The law is working fine here. It's done a lot to stop lawyers cashing in on when Joey the Gangbanger gets dead and his family all creates individual lawsuits.
Interesting in Boynton Beach recently two people were killed in a home invasion. The police know the house was targeted, but not why...they are reaching out for more police involvement and forming a lawsuit.
They think their boy was the target "he is well-known on the streets, but isn't in any gangs"
It's not just this shooting... I posted the link that suggests that some PDs in Florida don't bother to investigate fully a shooting when the shooter makes a self-defense claim. Instead they just send what they have to the D.A. Any law that ends up with that happening needs to be looked at.
Then there's the shooting of the Army veteran that was brought up in this thread in which there were eye witnesses who actually saw the shooting and the shooter is claiming self-defense.
The writers of the law are trying to claim that their law wasn't meant to apply to situations like this. Yet Mr. Zimmerman was let go as soon as he claimed self-defense. Sounds like there might be a glaring loophole in the law.
The thread has been moving fast and maybe it's easy to miss so....
http://articles.orlandosentinel.com..._law-enforcement-castle-doctrine-deadly-force
Q: How did law enforcement respond to the law?

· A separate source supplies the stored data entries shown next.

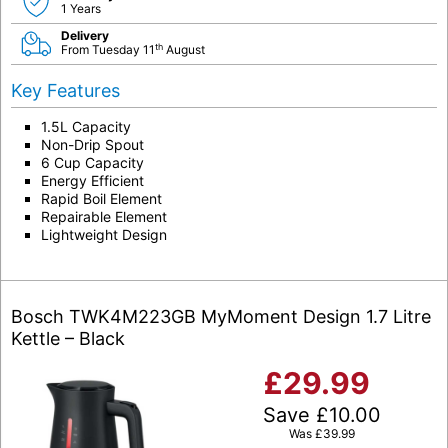
1 Years
Delivery
th
From Tuesday 11
August
Key Features
1.5L Capacity
Non-Drip Spout
6 Cup Capacity
Energy Efficient
Rapid Boil Element
Repairable Element
Lightweight Design
Bosch TWK4M223GB MyMoment Design 1.7 Litre
Kettle – Black
£
29.99
Save
£
10.00
Was
£
39.99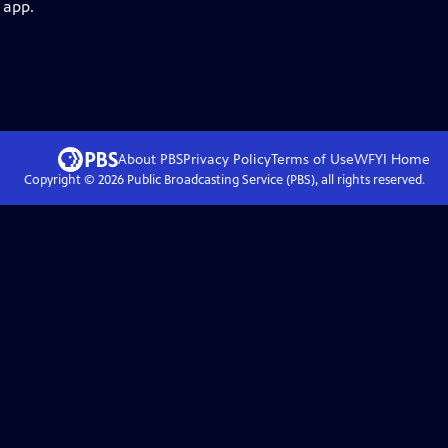
 app.
About PBS
Privacy Policy
Terms of Use
WFYI
Home
Copyright ©
2026
Public Broadcasting Service (PBS), all rights reserved.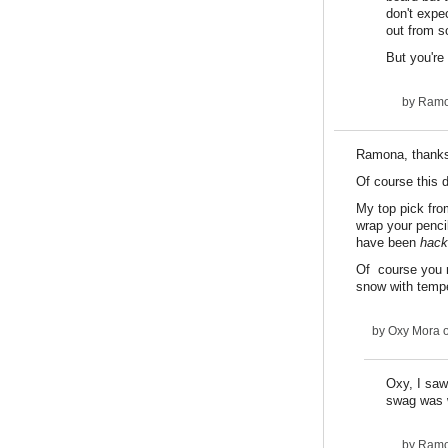
don't expe
out from s
But you're
by
Ram
Ramona, thanks f
Of course this 
My top pick from
wrap your pencil
have been
hack
Of course you 
snow with tempe
by
Oxy Mora
o
Oxy, I saw
swag was w
by
Ram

A: Prosecutors across the state opposed the law before it was enacted Oct. 1, 2005. In the following five months, there were at least 13 shootings in Central Florida where self-defense was claimed. Out of six men killed and four more wounded in the cases, only one was armed. Some Orlando-area police agencies simply stopped investigating shootings involving self-defense claims and referred them directly to state prosecutors to decide.
Thirteen 13 self-defense shootings and of the ones where the shooter his target only 10% were armed? Yeah that really sounds like a good well thought out law.... no wait it really doesn't keep defending it though.
Just the fact that some P.D.s will throw up their arms and just move it up without a full investigation should be the sure sign that it's a bad law...
But I'm sure you'll rationalize some false logical construct in the bizarro world that you seem to occupy that points to it being the law that all states should adopt.